Citibank Economic Surprise

The Citibank Economic Surprise Index, better known as the “CESI” tracks the degree to which economic data comes in better than expected or if it misses expectations. In the graph below, we can see how some folks started to become nervous about the speed of the economy as incoming data was softer than expected.

But if we compare the GDP chart above with the one for the CESI below, it reminds us that just because data is coming in softer than expected doesn’t mean the economy is on the verge of stalling.

You’ll also notice the more recent data has the CESI, while still below zero, it has turned up. This means more recent data is improving. One of the signals that we’ve been tracking and discussing with you is weekly rail car traffic, which turned up considerably in August, and that strength has continued into September.

We do want to be careful in reading through on that rail car data, given the potential for a longshoreman strike that could hobble east and Gulf Coast ports starting in early October. If it comes to pass it could bring another bout of supply chain issues and could stoke some inflationary pressures ahead of the holiday shopping season. That concern and efforts to limit the impact of the strike may explain some of the recent strength in the rail car data.

Manufacturing, Services, and Other Sectors

We’ve discussed the monthly manufacturing and services PMIs with you, but let's look at the service sector, which has been carrying the overall economy as the manufacturing one has been contracting over the last several months.

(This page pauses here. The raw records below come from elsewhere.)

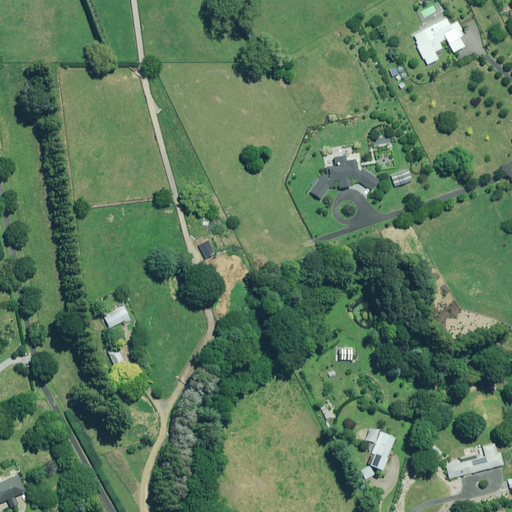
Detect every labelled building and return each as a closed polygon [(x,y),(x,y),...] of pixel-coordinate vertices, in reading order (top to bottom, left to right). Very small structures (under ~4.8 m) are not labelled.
[(416,47),(422,60),(424,59),(427,65),(437,60),(434,53),(442,49),(439,43),(445,40),(452,53),(464,47),(459,38),(461,37),(458,31),(461,30),(456,22),(450,25),(447,19),(413,36),(416,42),(415,42),(417,46),(416,47)] [(399,74),(396,68),(389,71),(392,77),(399,74)] [(357,169),(356,167),(356,164),(354,165),(354,159),(345,160),(344,156),(336,157),(337,167),(325,169),(321,175),(309,194),(321,201),(330,187),(338,186),(338,189),(351,187),(351,184),(358,183),(373,191),(380,179),(360,169),(357,169)] [(214,254),(208,241),(198,247),(205,259),(214,254)] [(130,321),(124,307),(104,316),(110,328),(122,322),(123,324),(130,321)] [(329,332),(317,336),(320,345),(332,341),(329,332)] [(123,361),(117,349),(107,354),(113,366),(123,361)] [(360,470),(365,480),(374,476),(380,478),(395,438),(380,432),(372,454),(374,455),(369,466),(360,470)] [(498,454),(495,444),(482,447),(485,457),(446,467),(449,479),(504,465),(500,453),(498,454)] [(19,505),(15,496),(24,492),(17,476),(0,482),(0,502),(6,500),(10,509),(19,505)]
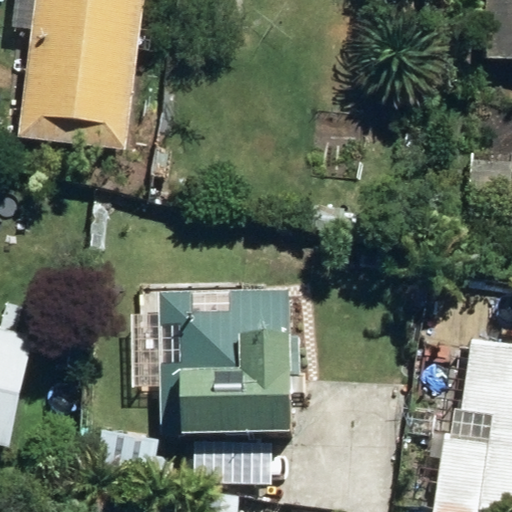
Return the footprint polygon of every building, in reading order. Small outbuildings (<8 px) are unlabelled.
[(161,59),(163,37),(150,35),(154,0),(47,0),(31,143),(136,155),(148,58),(161,59)] [(511,0),(501,0),(498,61),(511,61),(511,0)] [(480,194),(511,197),(511,157),(485,155),(480,194)] [(315,232),(347,236),(349,215),(316,210),(315,232)] [(167,299),(172,444),(304,442),(302,383),(310,383),(309,344),(298,344),(297,295),(167,299)] [(0,453),(18,457),(41,342),(0,333),(0,453)] [(464,445),(448,443),(437,511),(511,511),(511,354),(487,351),(478,349),(464,445)]
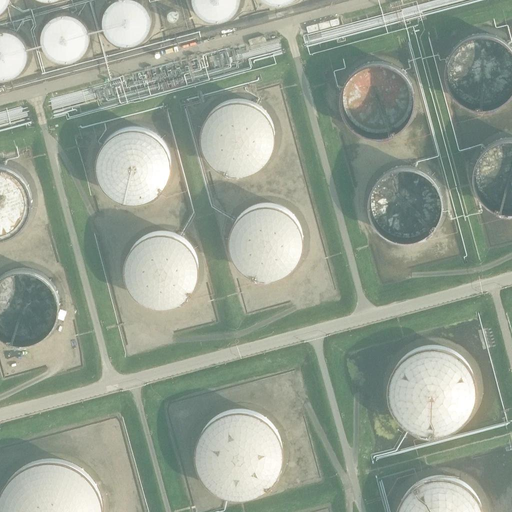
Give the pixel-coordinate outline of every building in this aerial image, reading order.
[(0,0),(0,11),(2,10),(6,7),(9,4),(10,0),(0,0)] [(153,24),(153,19),(153,14),(151,9),(149,5),(146,1),(144,0),(109,0),(107,3),(104,7),(102,12),(101,17),(101,21),(102,26),(104,31),(107,35),(110,39),(114,41),(119,43),(124,45),(129,45),(133,44),(138,42),(142,40),(146,37),(149,33),(151,29),(153,24)] [(242,1),(241,0),(190,0),(192,3),(193,8),(196,12),(200,16),(204,18),(208,20),(213,22),(218,22),(222,21),(227,19),(231,17),(235,14),(238,10),(240,6),(242,1)] [(90,42),(90,37),(90,32),(89,28),(86,24),(83,20),(80,17),(76,15),(71,13),(67,12),(62,13),(57,14),(53,16),(49,18),(46,22),(43,26),(41,30),(41,35),(41,40),(41,44),(43,49),(46,53),(49,56),(53,59),(57,61),(62,62),(67,62),(71,61),(76,60),(80,57),(84,54),(86,51),(89,46),(90,42)] [(24,58),(24,55),(25,52),(24,49),(24,46),(22,43),(20,40),(18,37),(16,35),(13,34),(10,33),(7,32),(3,32),(0,32),(0,71),(1,72),(4,73),(7,72),(10,72),(13,70),(16,69),(19,67),(21,64),(22,61),(24,58)] [(511,46),(511,45),(506,40),(501,37),(496,34),(490,33),(484,32),(478,32),(472,34),(466,36),(461,39),(456,44),(453,48),(450,54),(448,60),(447,66),(447,72),(448,78),(450,84),(453,89),(457,94),(462,98),(467,101),(473,103),(479,104),(485,104),(491,103),(497,101),(503,98),(508,95),(511,90),(511,89),(511,46)] [(265,35),(249,39),(251,45),(267,41),(265,35)] [(415,101),(415,96),(414,90),(413,84),(411,79),(407,74),(404,70),(399,66),(394,63),(389,61),(383,60),(378,60),(372,60),(366,62),(361,64),(356,67),(352,71),(348,75),(345,80),(343,86),(342,91),(342,97),(342,103),(344,108),(346,114),(349,118),(353,123),(357,126),(362,129),(368,131),(373,133),(379,133),(385,132),(390,131),(395,129),(400,126),(405,122),(408,117),(411,112),(413,107),(415,101)] [(275,138),(275,133),(275,127),(273,121),(271,116),(268,111),(264,107),(259,103),(254,100),(249,98),(243,97),(237,96),(232,97),(226,98),(221,100),(216,103),(211,107),(207,111),(204,116),(202,121),(200,127),(200,133),(200,138),(201,144),(203,150),(206,155),(209,159),(213,163),(218,167),(223,169),(229,171),(235,172),(240,172),(246,171),(252,169),(257,167),(262,163),(266,159),(269,155),(272,150),(274,144),(275,138)] [(173,166),(173,160),(173,154),(171,148),(169,143),(165,138),(161,133),(157,130),(151,127),(146,125),(140,124),(134,123),(128,124),(122,126),(117,128),(112,131),(107,135),(104,140),(101,145),(99,151),(97,157),(97,163),(98,169),(100,174),(102,180),(105,185),(109,189),(114,193),(119,196),(125,198),(131,199),(137,199),(143,199),(148,197),(154,194),(159,191),(163,187),(167,182),(170,177),(172,172),(173,166)] [(511,134),(507,135),(501,136),(496,138),(491,141),(486,145),(482,149),(479,155),(477,160),(475,166),(475,172),(476,178),(477,183),(480,189),(483,193),(487,198),(492,201),(497,204),(503,206),(509,207),(511,206),(511,134)] [(30,210),(31,203),(31,197),(30,191),(28,185),(25,180),(21,175),(17,171),(11,167),(6,165),(0,163),(0,236),(5,235),(11,233),(16,230),(21,226),(25,221),(28,215),(30,210)] [(443,205),(443,199),(442,193),(441,187),(438,182),(435,177),(431,172),(426,169),(421,166),(415,164),(409,163),(403,163),(397,164),(392,166),(387,169),(382,172),(378,176),(374,181),(372,187),(370,192),(369,198),(369,204),(370,210),(372,215),(375,221),(379,225),(384,229),(389,232),(394,235),(400,236),(406,237),(412,236),(417,235),(423,233),(428,230),(433,226),(436,221),(439,216),(442,211),(443,205)] [(303,240),(303,234),(303,229),(301,223),(299,218),(296,213),(292,209),(288,206),(283,203),(277,201),(272,200),(266,200),(260,200),(255,202),(250,204),(245,207),(241,211),(238,216),(235,220),(233,226),(232,231),(231,237),(232,243),(234,248),(236,253),(239,258),(243,262),(247,265),(252,268),(258,270),(263,271),(269,272),(274,271),(280,269),(285,267),(290,264),(294,260),(297,256),(300,251),(302,245),(303,240)] [(198,275),(199,269),(199,262),(198,256),(196,251),(193,245),(189,241),(184,236),(179,233),(173,231),(167,230),(161,229),(155,230),(149,231),(143,234),(138,238),(134,242),(130,247),(127,252),(126,258),(125,264),(125,270),(126,276),(128,282),(131,288),(135,292),(140,296),(145,300),(151,302),(157,303),(163,304),(169,303),(175,301),(181,299),(186,295),(190,291),(194,286),(197,281),(198,275)] [(61,313),(62,307),(62,301),(61,295),(59,289),(57,284),(53,279),(49,275),(44,272),(39,269),(33,267),(27,266),(21,266),(15,267),(10,269),(4,272),(0,275),(0,333),(5,337),(10,339),(16,341),(22,342),(28,342),(34,341),(39,339),(45,336),(49,333),(54,329),(57,324),(60,318),(61,313)] [(476,386),(476,385),(476,381),(476,377),(474,372),(473,368),(469,362),(467,358),(464,355),(458,350),(453,347),(449,345),(443,343),(439,342),(434,342),(430,342),(425,343),(417,345),(410,348),(403,354),(398,360),(395,364),(394,367),(392,370),(391,375),(390,380),(389,384),(390,388),(390,392),(392,400),(394,404),(396,409),(402,416),(405,419),(409,422),(416,425),(422,428),(426,428),(431,429),(436,429),(440,428),(444,427),(449,426),(456,422),(462,418),(466,414),(468,411),(472,404),(474,399),(475,395),(476,390),(476,386)] [(283,456),(283,450),(283,445),(282,440),(280,435),(278,430),(276,425),(272,421),(268,417),(264,414),(260,411),(255,409),(250,407),(244,407),(239,406),(234,407),(228,408),(223,409),(218,412),(214,415),(210,418),(206,422),(203,426),(200,431),(198,436),(197,441),(196,446),(196,452),(197,457),(198,462),(200,467),(202,472),(205,476),(209,480),(213,484),(217,487),(222,489),(227,491),(232,492),(237,493),(243,493),(248,492),(253,491),(258,489),(263,486),(267,483),(271,479),(275,475),(278,471),(280,466),(282,461),(283,456)] [(104,511),(105,509),(104,504),(104,498),(102,493),(100,488),(98,483),(95,478),(92,474),(88,470),(84,466),(79,463),(74,460),(69,458),(64,457),(58,456),(53,455),(47,456),(42,456),(36,458),(31,460),(26,462),(21,465),(17,468),(13,472),(10,476),(6,481),(4,486),(2,491),(0,496),(0,497),(0,511),(104,511)] [(484,511),(485,510),(484,505),(482,500),(480,495),(477,490),(474,486),(470,482),(466,479),(461,476),(457,474),(451,473),(446,472),(441,471),(435,472),(430,473),(425,475),(420,477),(416,480),(412,483),(408,487),(405,491),(402,496),(400,501),(399,506),(398,511),(397,511),(484,511)]
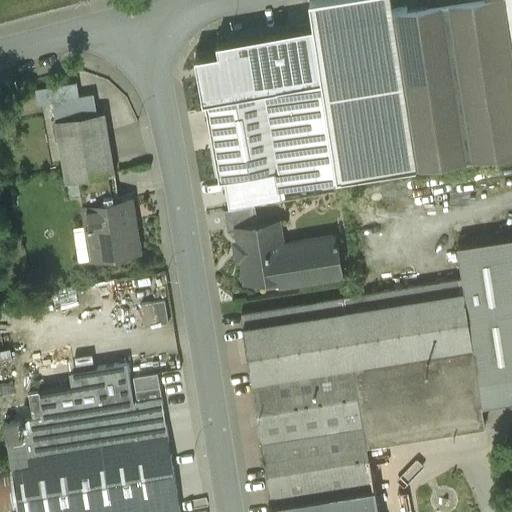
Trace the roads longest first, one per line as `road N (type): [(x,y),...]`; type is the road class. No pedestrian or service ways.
road 1 (unclassified): [(138,19),(229,511)]
road 2 (unclassified): [(0,56),(138,19)]
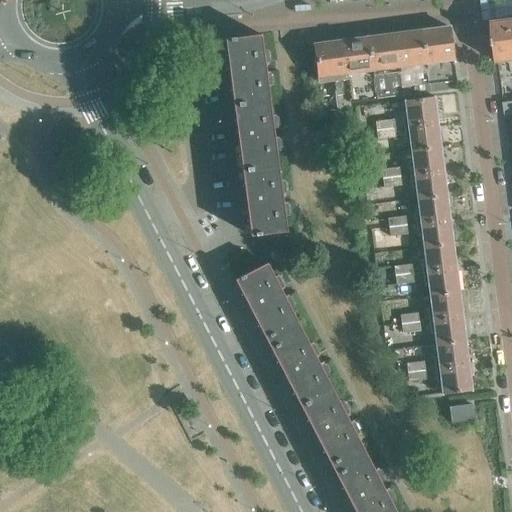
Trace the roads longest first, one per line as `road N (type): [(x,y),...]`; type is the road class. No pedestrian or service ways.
road 1 (tertiary): [(301,511),(94,110),(78,62)]
road 2 (residential): [(511,353),(465,0)]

These two charts set the stage for today’s Flash September PMI reports and the final September ones we’ll get early next week. When we get the Flash report we’ll be putting it through its usual paces for new order growth, job creation, and expectations. The overall picture we’re looking for from the Flash report is whether the economy’s performance in September has it still tracking for a soft landing. We’ll also be looking for any comments about pulling forward materials and such ahead of the potential longshoreman strike.

And because we like to get more granular, here’s a snapshot of where the underlying strength for the economy was from a sector perspective in August. While the data is positive for our holdings in Microsoft MSFT, ServiceNow NOW, Bank of America BAC, Morgan Stanley MS, Nvidia (NVDA), Marvell MRVL, Eaton ETN, Trade Desk TTD, Labcorp LH, and others, let’s remember it takes more than one month to draw a line. That said, it builds on other recent data as well as September investor conference comments.

Job Growth

With the Fed more balanced between its two mandates of stable prices and maximum employment, we will be watching the pace of job creation even more carefully. In what would fall into the camp of “bad news is good news” should the job market weaken compared to some of the lower levels captured in the chart below, we could see the market’s excitement for the Fed to do more than its latest set of economic projections calls for. Those projections, which are not hard forecasts and are subject to change based on incoming data, show the potential for another half-percentage point of rate cuts this year and an additional full percentage-point next year.

While there are many factors to track when it comes to the economy, the Fed has made it clear the ones it's watching, and that means we will as well.  

At the time of publication, Pro Portfolio was long MSFT, NOW, BAC, MS, NVDA, MRVL, ETN, TTD, LH.